» ПИСЬМЕННОЕ ЗАДАНИЕ A:
Отредактируйте записи. Перепишите их от строки с «order: Hymenoptera» до конца записей включительно, заменив «family» на «семейство». Всё остальное оставьте без изменений.

» ИСХОДНЫЙ ОТРЫВОК:
================================
Личная безопасность — вовсе не главный мотив, заставляющий его колесить по Кубе. Он впервые открывает для себя собственную страну, и порой даже мельчайшие детали новых впечатлений становятся для него откровением. В своей речи перед делегатами съезда профсоюзов он сказал: “Главная моя учеба — беседы с рабочими, студентами, крестьянами. За свою жизнь я прошел два университета: в одном не научился ничему, в другом — всему, что знаю”. Фидель — человек честертоновского склада: его путешествия — это всегда возвращение к дому, но сам этот дом — в неизведанных землях.
================================
» ИСХОДНЫЕ ДАННЫЕ:
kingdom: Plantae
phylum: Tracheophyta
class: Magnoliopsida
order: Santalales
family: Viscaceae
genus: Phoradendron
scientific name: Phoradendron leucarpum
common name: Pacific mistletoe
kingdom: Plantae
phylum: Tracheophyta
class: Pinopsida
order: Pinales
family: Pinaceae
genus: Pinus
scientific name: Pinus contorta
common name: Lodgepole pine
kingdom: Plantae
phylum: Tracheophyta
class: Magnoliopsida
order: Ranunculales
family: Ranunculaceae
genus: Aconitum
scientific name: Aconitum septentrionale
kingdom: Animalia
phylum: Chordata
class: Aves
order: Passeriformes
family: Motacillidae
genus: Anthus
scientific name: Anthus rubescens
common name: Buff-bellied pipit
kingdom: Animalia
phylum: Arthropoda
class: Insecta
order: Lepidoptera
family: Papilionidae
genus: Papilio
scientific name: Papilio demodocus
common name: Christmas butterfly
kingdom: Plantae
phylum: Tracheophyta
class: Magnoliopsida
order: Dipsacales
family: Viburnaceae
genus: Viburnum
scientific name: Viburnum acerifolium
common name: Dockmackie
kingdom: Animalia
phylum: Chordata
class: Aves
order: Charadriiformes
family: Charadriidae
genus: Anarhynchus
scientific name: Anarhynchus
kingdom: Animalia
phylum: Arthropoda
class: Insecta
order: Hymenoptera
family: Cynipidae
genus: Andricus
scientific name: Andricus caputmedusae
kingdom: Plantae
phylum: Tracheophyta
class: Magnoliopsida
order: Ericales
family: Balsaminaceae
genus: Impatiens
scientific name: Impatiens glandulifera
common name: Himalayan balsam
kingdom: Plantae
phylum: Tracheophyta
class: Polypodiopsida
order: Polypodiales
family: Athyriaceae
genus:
================================
» ПИСЬМЕННОЕ ЗАДАНИЕ B:
Ответьте на вопросы по отрывку о Фиделе.
(i) Перед кем Фидель произнес речь, которая цитируется в отрывке?
(ii) Сколько университетов, по его словам, он прошел за свою жизнь?
(iii) Человеком какого склада назван Фидель?

» РЕШЕНИЕ ЗАДАНИЯ A:
order: Hymenoptera
семейство: Cynipidae
genus: Andricus
scientific name: Andricus caputmedusae
kingdom: Plantae
phylum: Tracheophyta
class: Magnoliopsida
order: Ericales
семейство: Balsaminaceae
genus: Impatiens
scientific name: Impatiens glandulifera
common name: Himalayan balsam
kingdom: Plantae
phylum: Tracheophyta
class: Polypodiopsida
order: Polypodiales
семейство: Athyriaceae
genus:

» РЕШЕНИЕ ЗАДАНИЯ B:
(i) Перед делегатами съезда профсоюзов.
(ii) Два.
(iii) Честертоновского.